Action item: In the entries below, find the line with "som ett glasögonsnöre." and the line with "perfekta känslan av"; give again those lines and every line between them, exactly.

▼

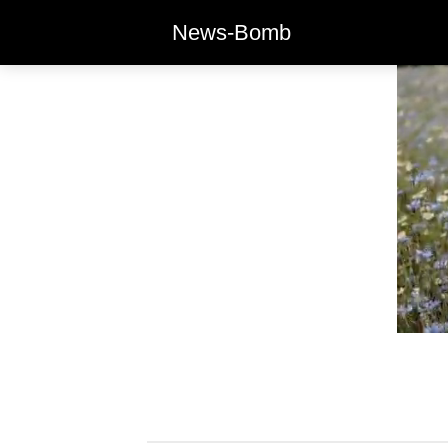
News-Bomb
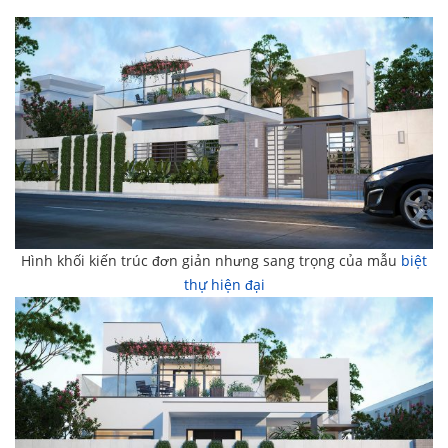
Hình khối kiến trúc đơn giản nhưng sang trọng của mẫu
biệt
thự hiện đại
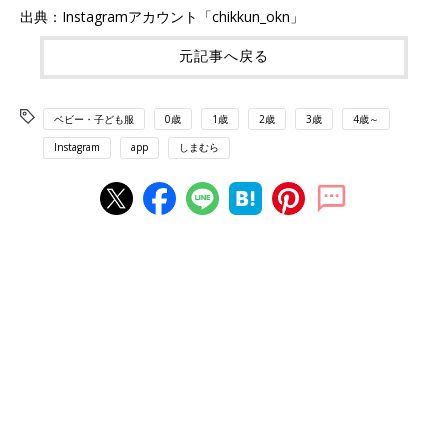
出典：Instagramアカウント「chikkun_okn」
元記事へ戻る
ベビー・子ども服
0歳
1歳
2歳
3歳
4歳～
Instagram
app
しまむら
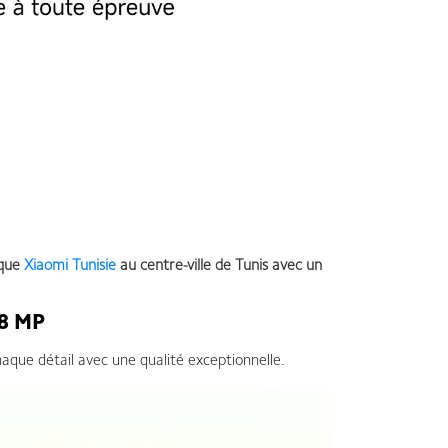
ique
Xiaomi Tunisie
au centre-ville de Tunis avec un
08 MP
aque détail avec une qualité exceptionnelle.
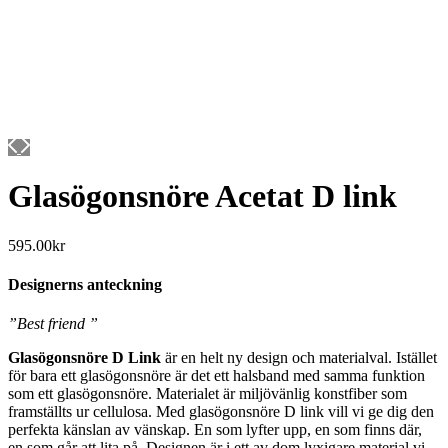
Glasögonsnöre Acetat D link
595.00
kr
Designerns anteckning
”Best friend ”
Glasögonsnöre D Link
är en helt ny design och materialval. Istället
för bara ett glasögonsnöre är det ett halsband med samma funktion
som ett glasögonsnöre. Materialet är miljövänlig konstfiber som
framställts ur cellulosa. Med glasögonsnöre D link vill vi ge dig den
perfekta känslan av vänskap. En som lyfter upp, en som finns där,
en som går att lita på. Designen är i ett av dom lyxigare material vi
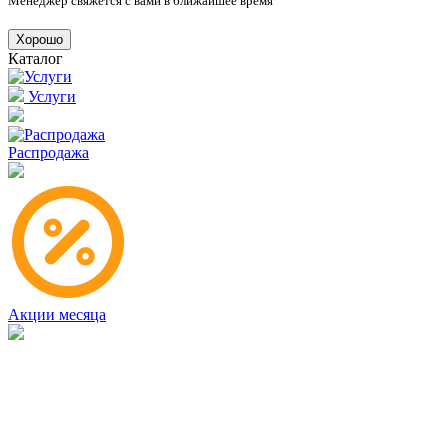
Менеджер свяжется с вами в ближайшее время
Хорошо
Каталог
Услуги
Распродажа
Акции месяца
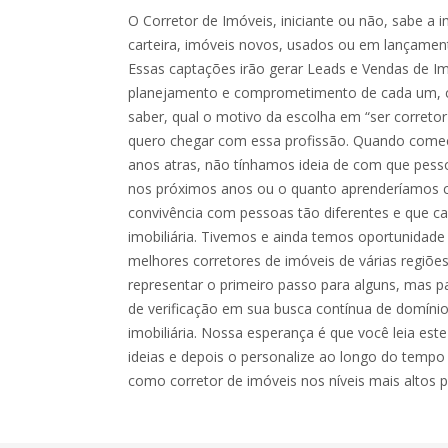
O Corretor de Imóveis, iniciante ou não, sabe a
carteira, imóveis novos, usados ou em lançamen
Essas captações irão gerar Leads e Vendas de Im
planejamento e comprometimento de cada um, 
saber, qual o motivo da escolha em “ser correto
quero chegar com essa profissão. Quando com
anos atras, não tínhamos ideia de com que pesso
nos próximos anos ou o quanto aprenderíamos c
convivência com pessoas tão diferentes e que 
imobiliária. Tivemos e ainda temos oportunidade
melhores corretores de imóveis de várias regiões 
representar o primeiro passo para alguns, mas 
de verificação em sua busca contínua de domíni
imobiliária. Nossa esperança é que você leia este l
ideias e depois o personalize ao longo do tempo
como corretor de imóveis nos níveis mais altos p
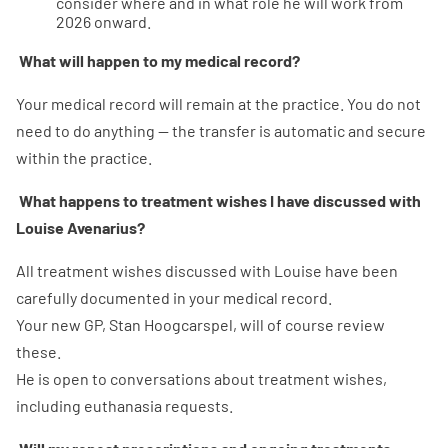
consider where and in what role he will work from
2026 onward.
What will happen to my medical record?
Your medical record will remain at the practice. You do not
need to do anything — the transfer is automatic and secure
within the practice.
What happens to treatment wishes I have discussed with
Louise Avenarius?
All treatment wishes discussed with Louise have been
carefully documented in your medical record.
Your new GP, Stan Hoogcarspel, will of course review
these.
He is open to conversations about treatment wishes,
including euthanasia requests.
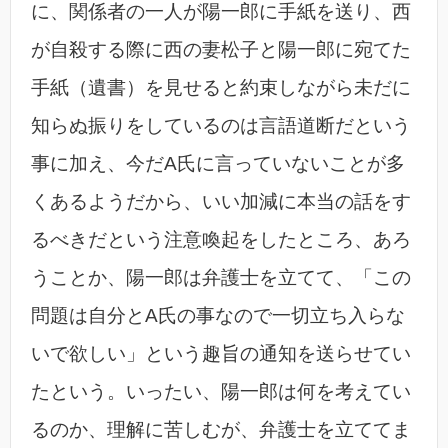
に、関係者の一人が陽一郎に手紙を送り、西
が自殺する際に西の妻松子と陽一郎に宛てた
手紙（遺書）を見せると約束しながら未だに
知らぬ振りをしているのは言語道断だという
事に加え、今だA氏に言っていないことが多
くあるようだから、いい加減に本当の話をす
るべきだという注意喚起をしたところ、あろ
うことか、陽一郎は弁護士を立てて、「この
問題は自分とA氏の事なので一切立ち入らな
いで欲しい」という趣旨の通知を送らせてい
たという。いったい、陽一郎は何を考えてい
るのか、理解に苦しむが、弁護士を立ててま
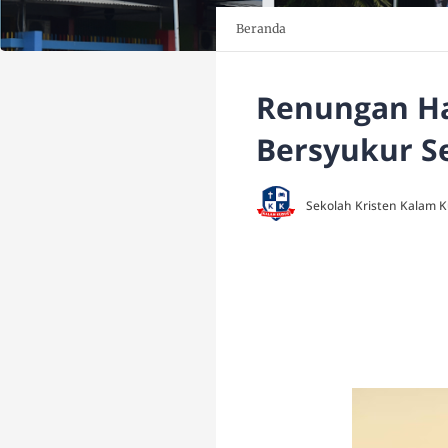
Beranda
Renungan Ha
Bersyukur Se
Sekolah Kristen Kalam 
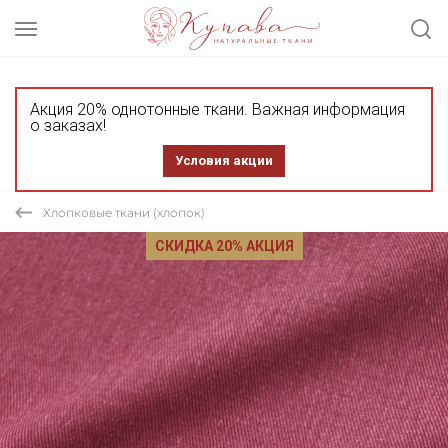
Акция 20% однотонные ткани. Важная информация
о заказах!
Условия акции
Хлопковые ткани (хлопок)
СКИДКА 20% АКЦИЯ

▲

Written answer:
som ett glasögonsnöre. Materialet är miljövänlig konstfiber som
framställts ur cellulosa. Med glasögonsnöre D link vill vi ge dig den
perfekta känslan av vänskap. En som lyfter upp, en som finns där,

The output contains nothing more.